#### WHAT TO WORK ON:
Please print the full listing below exactly, but not the pictures in it.

#### DATA LISTING:
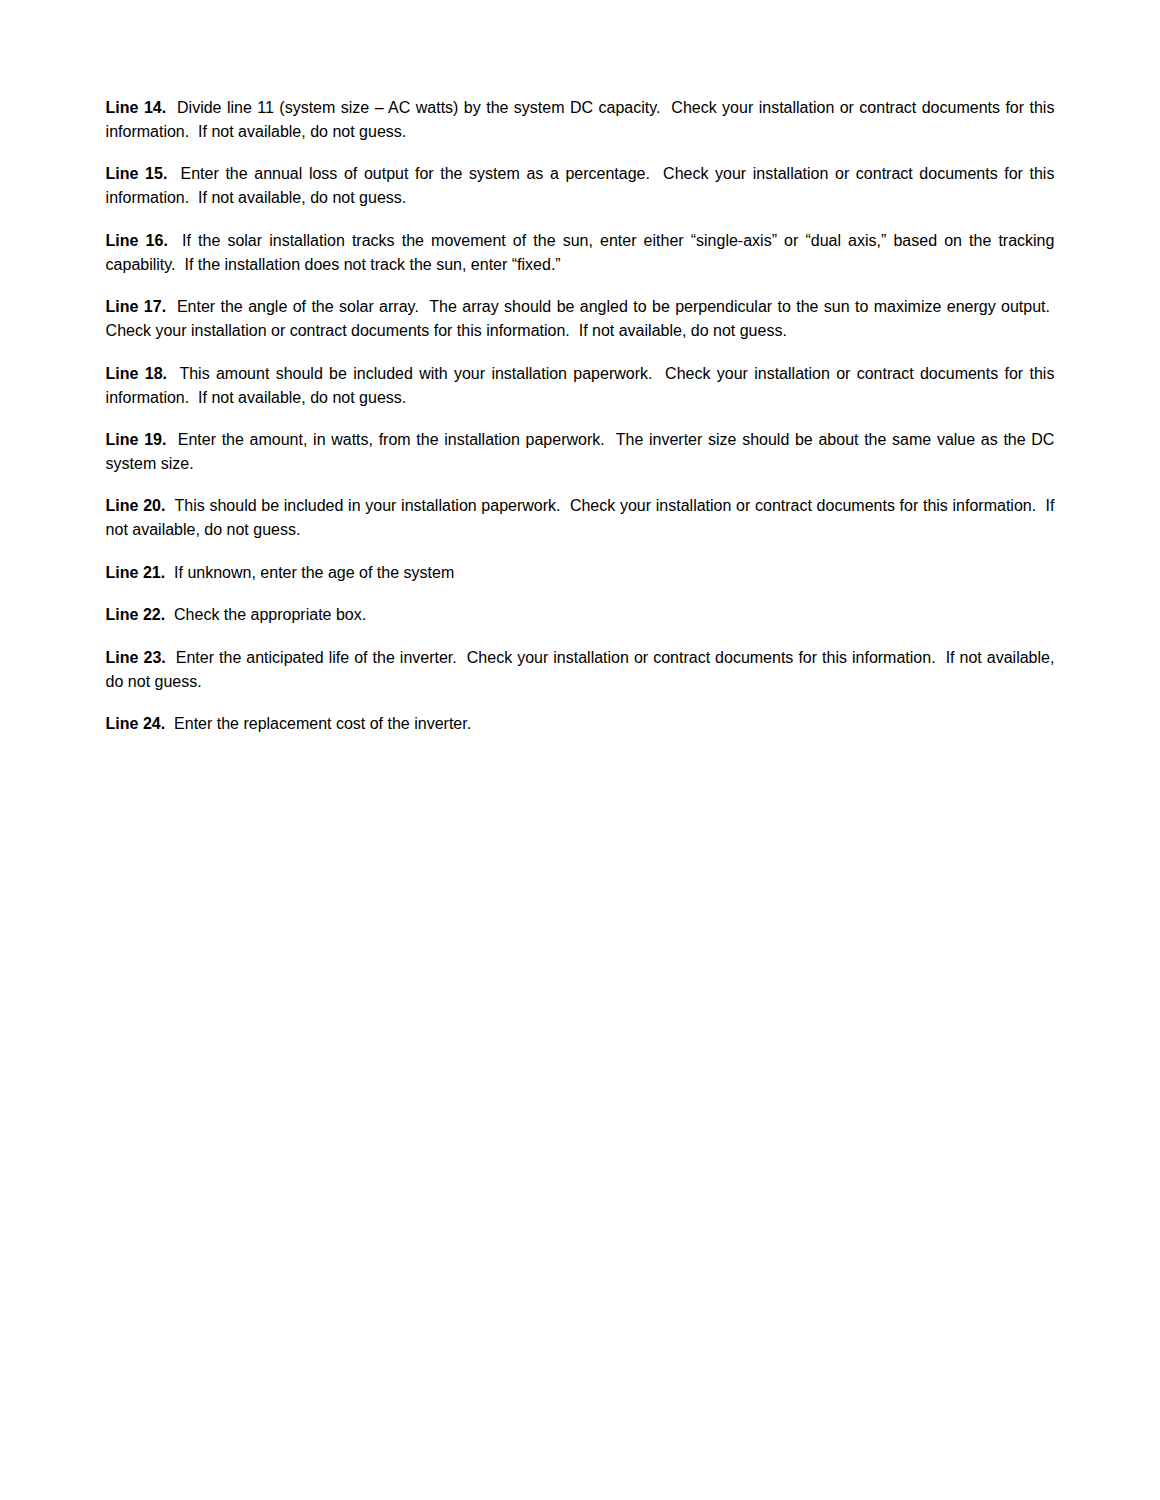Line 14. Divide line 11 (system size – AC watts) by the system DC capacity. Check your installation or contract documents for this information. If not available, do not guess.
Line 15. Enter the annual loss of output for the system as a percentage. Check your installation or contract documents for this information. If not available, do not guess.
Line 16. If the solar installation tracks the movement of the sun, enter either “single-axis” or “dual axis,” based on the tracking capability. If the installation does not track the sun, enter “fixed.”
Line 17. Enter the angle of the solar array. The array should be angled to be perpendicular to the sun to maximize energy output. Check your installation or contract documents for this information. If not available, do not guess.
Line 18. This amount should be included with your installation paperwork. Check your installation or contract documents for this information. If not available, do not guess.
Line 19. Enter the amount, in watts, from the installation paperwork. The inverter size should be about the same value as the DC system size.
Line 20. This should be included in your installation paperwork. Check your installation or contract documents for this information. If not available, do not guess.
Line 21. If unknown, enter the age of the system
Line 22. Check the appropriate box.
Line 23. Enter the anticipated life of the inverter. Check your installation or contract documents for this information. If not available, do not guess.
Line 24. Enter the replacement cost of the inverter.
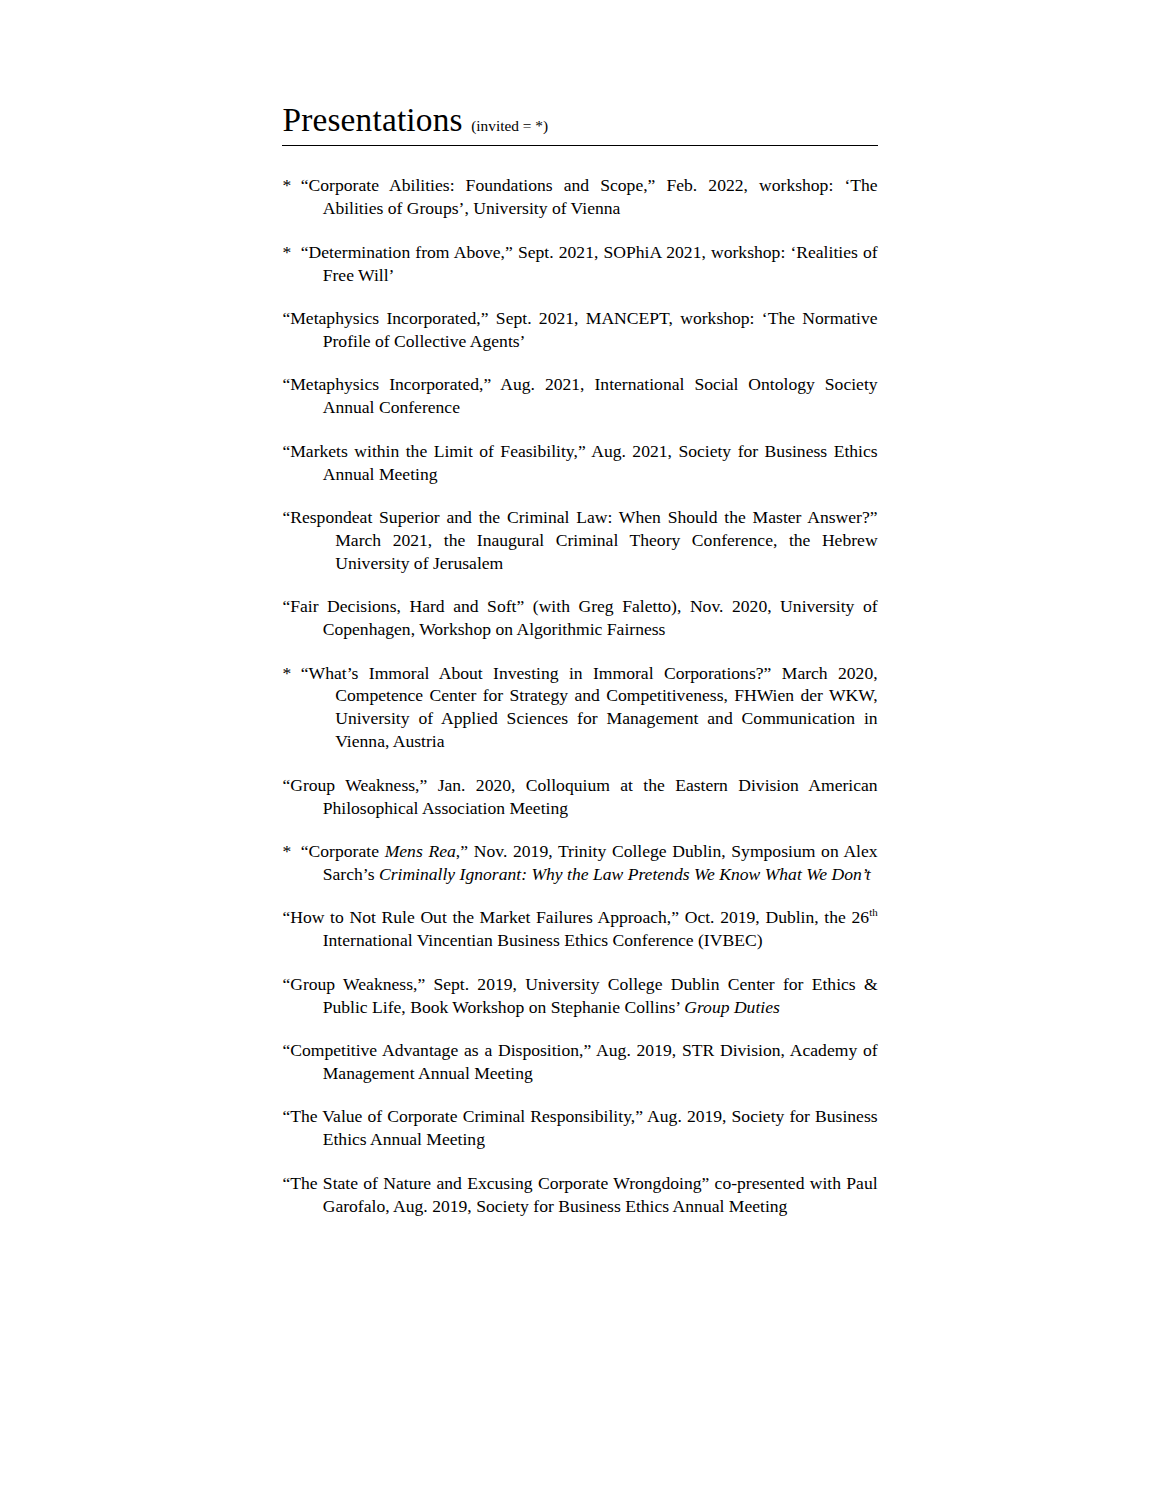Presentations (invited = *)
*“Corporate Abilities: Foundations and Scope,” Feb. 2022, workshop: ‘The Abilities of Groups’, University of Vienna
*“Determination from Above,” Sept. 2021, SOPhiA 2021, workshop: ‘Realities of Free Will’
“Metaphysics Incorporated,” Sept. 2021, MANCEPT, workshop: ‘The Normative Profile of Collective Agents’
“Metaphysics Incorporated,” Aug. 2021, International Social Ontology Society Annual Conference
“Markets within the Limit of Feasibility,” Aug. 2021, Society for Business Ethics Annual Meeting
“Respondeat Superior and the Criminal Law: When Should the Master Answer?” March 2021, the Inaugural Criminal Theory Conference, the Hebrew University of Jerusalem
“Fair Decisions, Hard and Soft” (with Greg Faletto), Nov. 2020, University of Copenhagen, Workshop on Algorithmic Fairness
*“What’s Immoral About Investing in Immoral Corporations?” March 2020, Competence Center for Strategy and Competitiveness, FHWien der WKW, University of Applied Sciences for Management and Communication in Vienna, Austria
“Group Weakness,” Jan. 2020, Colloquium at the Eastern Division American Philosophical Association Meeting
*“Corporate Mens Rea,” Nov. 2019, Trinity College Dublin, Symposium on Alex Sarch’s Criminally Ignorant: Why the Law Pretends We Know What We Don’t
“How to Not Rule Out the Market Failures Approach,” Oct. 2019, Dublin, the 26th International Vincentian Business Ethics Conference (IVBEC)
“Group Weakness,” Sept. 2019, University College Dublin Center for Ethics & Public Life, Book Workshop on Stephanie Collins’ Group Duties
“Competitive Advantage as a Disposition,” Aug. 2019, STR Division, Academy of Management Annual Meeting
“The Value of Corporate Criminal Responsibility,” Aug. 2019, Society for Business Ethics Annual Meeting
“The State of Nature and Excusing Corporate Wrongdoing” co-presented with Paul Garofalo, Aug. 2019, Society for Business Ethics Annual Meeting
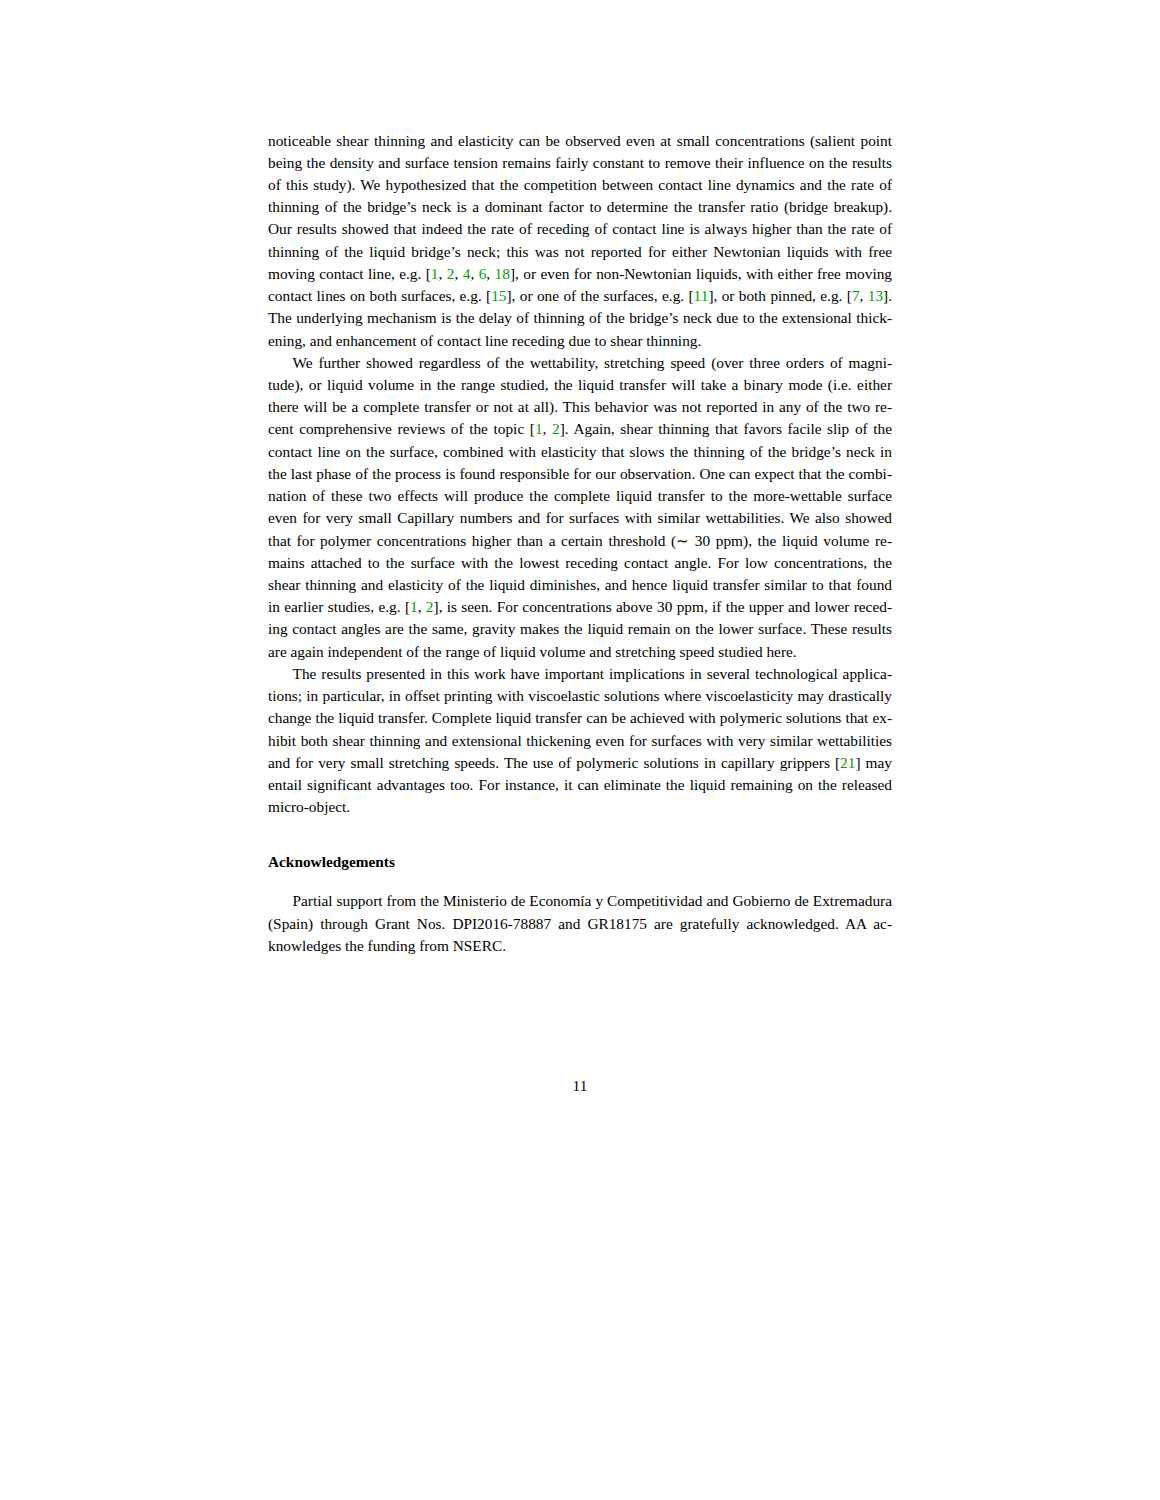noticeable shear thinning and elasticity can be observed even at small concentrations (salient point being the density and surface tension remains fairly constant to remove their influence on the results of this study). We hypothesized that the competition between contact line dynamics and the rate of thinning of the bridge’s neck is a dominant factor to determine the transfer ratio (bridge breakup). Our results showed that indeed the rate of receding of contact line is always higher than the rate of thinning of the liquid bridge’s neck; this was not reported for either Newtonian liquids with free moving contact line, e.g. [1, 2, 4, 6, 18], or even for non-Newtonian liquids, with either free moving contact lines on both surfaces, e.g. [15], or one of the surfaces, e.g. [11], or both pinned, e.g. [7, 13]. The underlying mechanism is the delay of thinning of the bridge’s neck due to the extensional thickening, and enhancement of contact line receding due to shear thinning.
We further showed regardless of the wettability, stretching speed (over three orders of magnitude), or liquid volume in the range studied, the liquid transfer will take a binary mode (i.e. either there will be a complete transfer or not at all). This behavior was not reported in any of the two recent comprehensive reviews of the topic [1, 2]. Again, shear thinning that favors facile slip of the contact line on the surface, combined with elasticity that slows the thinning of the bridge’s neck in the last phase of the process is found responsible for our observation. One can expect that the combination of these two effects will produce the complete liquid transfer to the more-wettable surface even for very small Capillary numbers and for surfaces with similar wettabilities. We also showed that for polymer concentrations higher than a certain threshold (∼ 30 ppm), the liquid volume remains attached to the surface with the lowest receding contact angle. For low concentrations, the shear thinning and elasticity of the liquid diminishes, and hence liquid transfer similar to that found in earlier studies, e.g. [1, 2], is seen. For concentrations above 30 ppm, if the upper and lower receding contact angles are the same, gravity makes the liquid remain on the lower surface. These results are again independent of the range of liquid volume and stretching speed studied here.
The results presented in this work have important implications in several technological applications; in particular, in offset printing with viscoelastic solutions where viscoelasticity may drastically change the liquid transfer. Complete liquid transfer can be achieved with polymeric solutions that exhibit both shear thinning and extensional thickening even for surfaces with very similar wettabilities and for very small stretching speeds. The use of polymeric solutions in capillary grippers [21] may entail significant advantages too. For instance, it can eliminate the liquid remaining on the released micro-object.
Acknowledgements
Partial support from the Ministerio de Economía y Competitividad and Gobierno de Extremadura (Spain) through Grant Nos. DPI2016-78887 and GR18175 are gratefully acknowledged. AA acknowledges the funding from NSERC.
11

#### RESULT:
Line 14. Divide line 11 (system size – AC watts) by the system DC capacity. Check your installation or contract documents for this information. If not available, do not guess.
Line 15. Enter the annual loss of output for the system as a percentage. Check your installation or contract documents for this information. If not available, do not guess.
Line 16. If the solar installation tracks the movement of the sun, enter either “single-axis” or “dual axis,” based on the tracking capability. If the installation does not track the sun, enter “fixed.”
Line 17. Enter the angle of the solar array. The array should be angled to be perpendicular to the sun to maximize energy output. Check your installation or contract documents for this information. If not available, do not guess.
Line 18. This amount should be included with your installation paperwork. Check your installation or contract documents for this information. If not available, do not guess.
Line 19. Enter the amount, in watts, from the installation paperwork. The inverter size should be about the same value as the DC system size.
Line 20. This should be included in your installation paperwork. Check your installation or contract documents for this information. If not available, do not guess.
Line 21. If unknown, enter the age of the system
Line 22. Check the appropriate box.
Line 23. Enter the anticipated life of the inverter. Check your installation or contract documents for this information. If not available, do not guess.
Line 24. Enter the replacement cost of the inverter.
Presentations (invited = *)
*“Corporate Abilities: Foundations and Scope,” Feb. 2022, workshop: ‘The Abilities of Groups’, University of Vienna
*“Determination from Above,” Sept. 2021, SOPhiA 2021, workshop: ‘Realities of Free Will’
“Metaphysics Incorporated,” Sept. 2021, MANCEPT, workshop: ‘The Normative Profile of Collective Agents’
“Metaphysics Incorporated,” Aug. 2021, International Social Ontology Society Annual Conference
“Markets within the Limit of Feasibility,” Aug. 2021, Society for Business Ethics Annual Meeting
“Respondeat Superior and the Criminal Law: When Should the Master Answer?” March 2021, the Inaugural Criminal Theory Conference, the Hebrew University of Jerusalem
“Fair Decisions, Hard and Soft” (with Greg Faletto), Nov. 2020, University of Copenhagen, Workshop on Algorithmic Fairness
*“What’s Immoral About Investing in Immoral Corporations?” March 2020, Competence Center for Strategy and Competitiveness, FHWien der WKW, University of Applied Sciences for Management and Communication in Vienna, Austria
“Group Weakness,” Jan. 2020, Colloquium at the Eastern Division American Philosophical Association Meeting
*“Corporate Mens Rea,” Nov. 2019, Trinity College Dublin, Symposium on Alex Sarch’s Criminally Ignorant: Why the Law Pretends We Know What We Don’t
“How to Not Rule Out the Market Failures Approach,” Oct. 2019, Dublin, the 26th International Vincentian Business Ethics Conference (IVBEC)
“Group Weakness,” Sept. 2019, University College Dublin Center for Ethics & Public Life, Book Workshop on Stephanie Collins’ Group Duties
“Competitive Advantage as a Disposition,” Aug. 2019, STR Division, Academy of Management Annual Meeting
“The Value of Corporate Criminal Responsibility,” Aug. 2019, Society for Business Ethics Annual Meeting
“The State of Nature and Excusing Corporate Wrongdoing” co-presented with Paul Garofalo, Aug. 2019, Society for Business Ethics Annual Meeting
noticeable shear thinning and elasticity can be observed even at small concentrations (salient point being the density and surface tension remains fairly constant to remove their influence on the results of this study). We hypothesized that the competition between contact line dynamics and the rate of thinning of the bridge’s neck is a dominant factor to determine the transfer ratio (bridge breakup). Our results showed that indeed the rate of receding of contact line is always higher than the rate of thinning of the liquid bridge’s neck; this was not reported for either Newtonian liquids with free moving contact line, e.g. [1, 2, 4, 6, 18], or even for non-Newtonian liquids, with either free moving contact lines on both surfaces, e.g. [15], or one of the surfaces, e.g. [11], or both pinned, e.g. [7, 13]. The underlying mechanism is the delay of thinning of the bridge’s neck due to the extensional thickening, and enhancement of contact line receding due to shear thinning.
We further showed regardless of the wettability, stretching speed (over three orders of magnitude), or liquid volume in the range studied, the liquid transfer will take a binary mode (i.e. either there will be a complete transfer or not at all). This behavior was not reported in any of the two recent comprehensive reviews of the topic [1, 2]. Again, shear thinning that favors facile slip of the contact line on the surface, combined with elasticity that slows the thinning of the bridge’s neck in the last phase of the process is found responsible for our observation. One can expect that the combination of these two effects will produce the complete liquid transfer to the more-wettable surface even for very small Capillary numbers and for surfaces with similar wettabilities. We also showed that for polymer concentrations higher than a certain threshold (∼ 30 ppm), the liquid volume remains attached to the surface with the lowest receding contact angle. For low concentrations, the shear thinning and elasticity of the liquid diminishes, and hence liquid transfer similar to that found in earlier studies, e.g. [1, 2], is seen. For concentrations above 30 ppm, if the upper and lower receding contact angles are the same, gravity makes the liquid remain on the lower surface. These results are again independent of the range of liquid volume and stretching speed studied here.
The results presented in this work have important implications in several technological applications; in particular, in offset printing with viscoelastic solutions where viscoelasticity may drastically change the liquid transfer. Complete liquid transfer can be achieved with polymeric solutions that exhibit both shear thinning and extensional thickening even for surfaces with very similar wettabilities and for very small stretching speeds. The use of polymeric solutions in capillary grippers [21] may entail significant advantages too. For instance, it can eliminate the liquid remaining on the released micro-object.
Acknowledgements
Partial support from the Ministerio de Economía y Competitividad and Gobierno de Extremadura (Spain) through Grant Nos. DPI2016-78887 and GR18175 are gratefully acknowledged. AA acknowledges the funding from NSERC.
11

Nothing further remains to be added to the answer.